I have some compute jobs that try to determine the stability of a material in the middle of a workflow. The stability determination requires calling the MPRester.get_stability() function. The jobs are running on Edison.
Most of the time, this operation completes fine - i.e., the code is OK. But sporadically (maybe 10-15% ?) of the time I get the following error:
_stacktrace": "Traceback (most recent call last):\n File \"/global/project/projectdirs/m2439/aj_thermoelectrics/codes/fireworks/fireworks/core/rocket.py\", line 213, in run\n m_action = t.run_task(my_spec)\n File \"/global/project/projectdirs/m2439/aj_thermoelectrics/codes/MatMethods/matmethods/vasp/firetasks/glue_tasks.py\", line 166, in run_task\n stored_data = mpr.get_stability([my_entry])[0]\n File \"/global/project/projectdirs/m2439/aj_thermoelectrics/codes/pymatgen/pymatgen/matproj/rest.py\", line 848, in get_stability\n raise MPRestError(str(ex))\nMPRestError: HTTPSConnectionPool(host='www.materialsproject.org', port=443): Max retries exceeded with url: /rest/v2/phase_diagram/calculate_stability (Caused by NewConnectionError('<requests.packages.urllib3.connection.VerifiedHTTPSConnection object at 0x2aabdad2dbd0>: Failed to establish a new connection: [Errno -2] Name or service not known',))\n"
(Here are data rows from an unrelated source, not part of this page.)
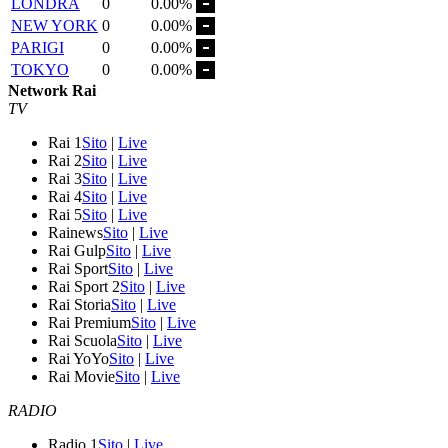
LONDRA
0
0.00%
NEW YORK
0
0.00%
PARIGI
0
0.00%
TOKYO
0
0.00%
Network Rai
TV
Rai 1
Sito
|
Live
Rai 2
Sito
|
Live
Rai 3
Sito
|
Live
Rai 4
Sito
|
Live
Rai 5
Sito
|
Live
Rainews
Sito
|
Live
Rai Gulp
Sito
|
Live
Rai Sport
Sito
|
Live
Rai Sport 2
Sito
|
Live
Rai Storia
Sito
|
Live
Rai Premium
Sito
|
Live
Rai Scuola
Sito
|
Live
Rai YoYo
Sito
|
Live
Rai Movie
Sito
|
Live
RADIO
Radio 1
Sito
|
Live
As you can see from the bottom of the stack trace, it has to do with getting some kind of connection.
I've tried to reproduce by writing a script to call get_stability() 100 consecutive times on Edison (login node), but I could not reproduce the error that way. Any idea what could be going wrong? Could this be a problem with certain compute nodes?